Keep every word of the entries and print them exactly; the pictures stay out.

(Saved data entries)
"""

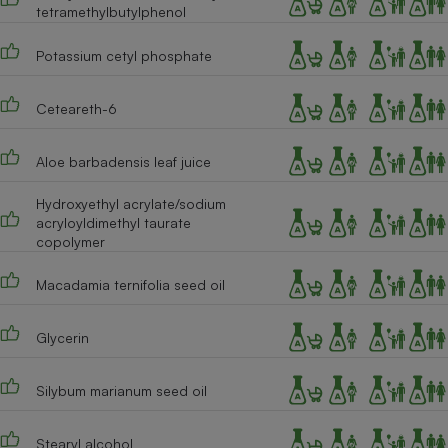
tetramethylbutylphenol
Cafetière à expressos
Potassium cetyl phosphate
Ceteareth-6
Aloe barbadensis leaf juice
Hydroxyethyl acrylate/sodium
acryloyldimethyl taurate
Robot ménager
copolymer
Macadamia ternifolia seed oil
Glycerin
Silybum marianum seed oil
Stearyl alcohol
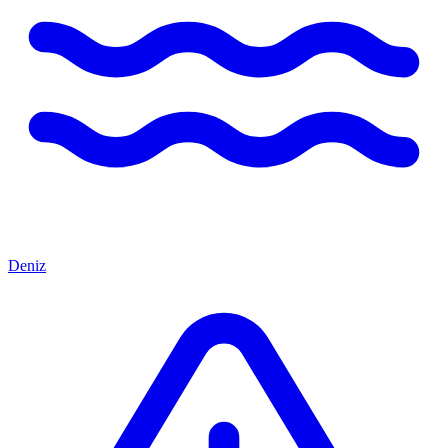
Deniz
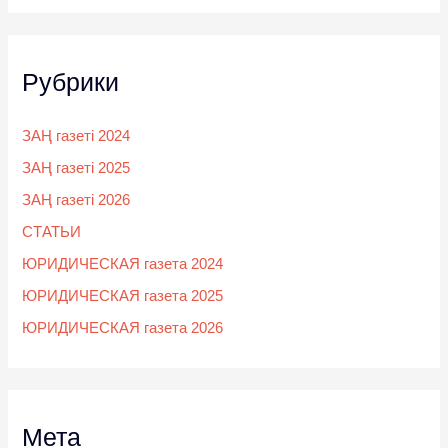
Рубрики
ЗАҢ газеті 2024
ЗАҢ газеті 2025
ЗАҢ газеті 2026
СТАТЬИ
ЮРИДИЧЕСКАЯ газета 2024
ЮРИДИЧЕСКАЯ газета 2025
ЮРИДИЧЕСКАЯ газета 2026
Мета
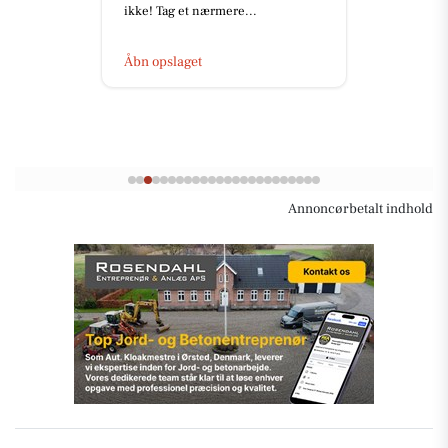
 nærmere...
ikke! Tag et nærm
t
Åbn opslaget
Annoncørbetalt indhold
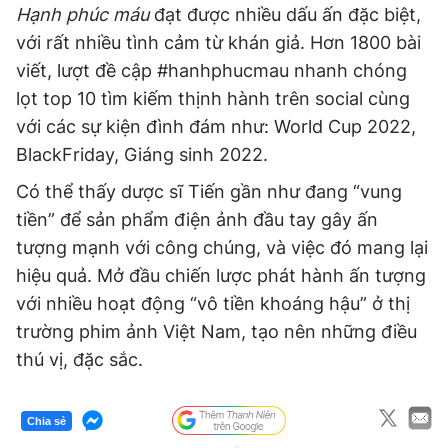
Hạnh phúc máu
đạt được nhiều dấu ấn đặc biệt,
với rất nhiều tình cảm từ khán giả. Hơn 1800 bài
viết, lượt đề cập #hanhphucmau nhanh chóng
lọt top 10 tìm kiếm thịnh hành trên social cùng
với các sự kiện đình đám như: World Cup 2022,
BlackFriday, Giáng sinh 2022.
Có thể thấy dược sĩ Tiến gần như đang “vung
tiền” để sản phẩm điện ảnh đầu tay gây ấn
tượng mạnh với công chúng, và việc đó mang lại
hiệu quả. Mở đầu chiến lược phát hành ấn tượng
với nhiều hoạt động “vô tiền khoáng hậu” ở thị
trường phim ảnh Việt Nam, tạo nên những điều
thú vị, đặc sắc.
Chia sẻ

"""

(Written response)
tetramethylbutylphenol
Cafetière à expressos
Potassium cetyl phosphate
Ceteareth-6
Aloe barbadensis leaf juice
Hydroxyethyl acrylate/sodium
acryloyldimethyl taurate
Robot ménager
copolymer
Macadamia ternifolia seed oil
Glycerin
Silybum marianum seed oil
Stearyl alcohol
Deniz
Рубрики
ЗАҢ газеті 2024
ЗАҢ газеті 2025
ЗАҢ газеті 2026
СТАТЬИ
ЮРИДИЧЕСКАЯ газета 2024
ЮРИДИЧЕСКАЯ газета 2025
ЮРИДИЧЕСКАЯ газета 2026
Мета
 nærmere...
ikke! Tag et nærm
t
Åbn opslaget
Annoncørbetalt indhold
Hạnh phúc máu
đạt được nhiều dấu ấn đặc biệt,
với rất nhiều tình cảm từ khán giả. Hơn 1800 bài
viết, lượt đề cập #hanhphucmau nhanh chóng
lọt top 10 tìm kiếm thịnh hành trên social cùng
với các sự kiện đình đám như: World Cup 2022,
BlackFriday, Giáng sinh 2022.
Có thể thấy dược sĩ Tiến gần như đang “vung
tiền” để sản phẩm điện ảnh đầu tay gây ấn
tượng mạnh với công chúng, và việc đó mang lại
hiệu quả. Mở đầu chiến lược phát hành ấn tượng
với nhiều hoạt động “vô tiền khoáng hậu” ở thị
trường phim ảnh Việt Nam, tạo nên những điều
thú vị, đặc sắc.
Chia sẻ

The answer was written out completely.